Re: Index corruption

From
Tom Lane
Date:
Jan Wieck <JanWieck@Yahoo.com> writes:
> You're right ... forgot about that one.

> However, transactions from different origins are NEVER selected together 
> and it wouldn't make sense to compare their xid's anyway. So the index 
> might return index tuples for rows from another origin, but the 
> following qualifications against the log_origin in the heap tuple will 
> filter them out.

No, that's not the point here.  The point here is that if the xids that
are simultaneously present in the index span more than a 2G-XID range,
btree *will fail* because it will be dealing with keys that do not obey
the transitive law.  You do have a problem --- it doesn't explain Marc's
troubles, but sl_log_1_idx2 is broken for multi master situations.  All
you need is masters with sufficiently different XID counters.
        regards, tom lane


Re: Index corruption

From
Hannu Krosing
Date:
Ühel kenal päeval, R, 2006-06-30 kell 12:05, kirjutas Jan Wieck:
> On 6/30/2006 11:55 AM, Tom Lane wrote:
> 
> > Jan Wieck <JanWieck@Yahoo.com> writes:
> >> On 6/30/2006 11:17 AM, Marko Kreen wrote:
> >>> If the xxid-s come from different DB-s, then there can still be problems.
> > 
> >> How so? They are allways part of a multi-key index having the 
> >> originating node ID first.
> > 
> > Really?
> > 
> > create table @NAMESPACE@.sl_log_1 (
> >     log_origin            int4,
> >     log_xid                @NAMESPACE@.xxid,
> >     log_tableid            int4,
> >     log_actionseq        int8,
> >     log_cmdtype            char,
> >     log_cmddata            text
> > );
> > create index sl_log_1_idx1 on @NAMESPACE@.sl_log_1
> >     (log_origin, log_xid @NAMESPACE@.xxid_ops, log_actionseq);
> > 
> > create index sl_log_1_idx2 on @NAMESPACE@.sl_log_1
> >     (log_xid @NAMESPACE@.xxid_ops);
> 
> You're right ... forgot about that one. And yes, there can be 
> transactions originating from multiple origins (masters) in the same 
> log. The thing is, the index is only there because in a single origin 
> situation (most installations are), the log_origin is allways the same. 
> The optimizer therefore sometimes didn't think using an index at all 
> would be good.
> 
> However, transactions from different origins are NEVER selected together 
> and it wouldn't make sense to compare their xid's anyway. So the index 
> might return index tuples for rows from another origin, but the 
> following qualifications against the log_origin in the heap tuple will 
> filter them out.

The problem was not only with returning too many rows from tuples, but
as much returning too few.
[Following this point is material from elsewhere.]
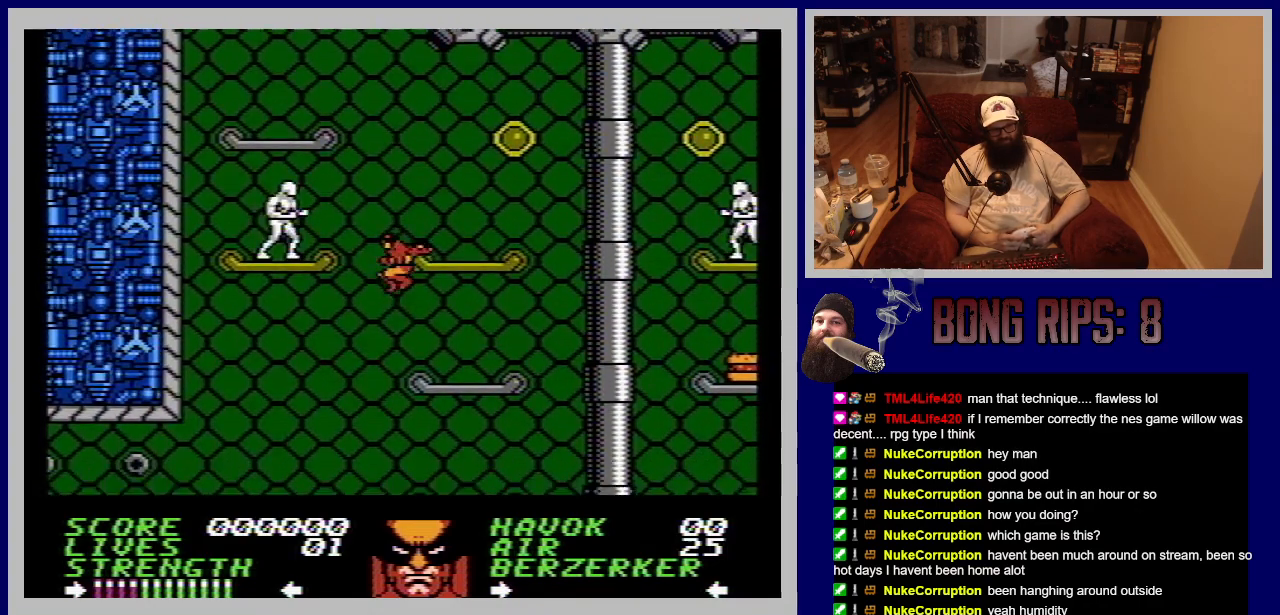
{"buttons": ["DPAD_RIGHT"], "events": [[67, "B", "up"], [217, "DPAD_RIGHT", "down"], [300, "B", "down"], [450, "B", "up"]]}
In case when you return too few rows some
actions will just be left out from replication and thus will be missing
from slaves.

-- 
----------------
Hannu Krosing
Database Architect
Skype Technologies OÜ
Akadeemia tee 21 F, Tallinn, 12618, Estonia

Skype me:  callto:hkrosing
Get Skype for free:  http://www.skype.com





Re: Index corruption

From
Marc Munro
Date:
On Thu, 2006-06-29 at 21:47 -0400, Tom Lane wrote:
> One easy thing that would be worth trying is to build with
> --enable-cassert and see if any Asserts get provoked during the

> A couple other things to try, given that you can provoke the failure
> fairly easily:
> . . .
> 1. In studying the code, it bothers me a bit that P_NEW is the same as
> InvalidBlockNumber.  The intended uses of P_NEW appear to be adequately
> . . .
> 2. I'm also eyeing this bit of code in hio.c:
>
> If someone else has just extended the relation, it's possible that this
> will allow a process to get to the page before the intended extender has
> . . .

We tried all of these suggestions and still get the problem.  Nothing
interesting in the log file so I guess the Asserts did not fire.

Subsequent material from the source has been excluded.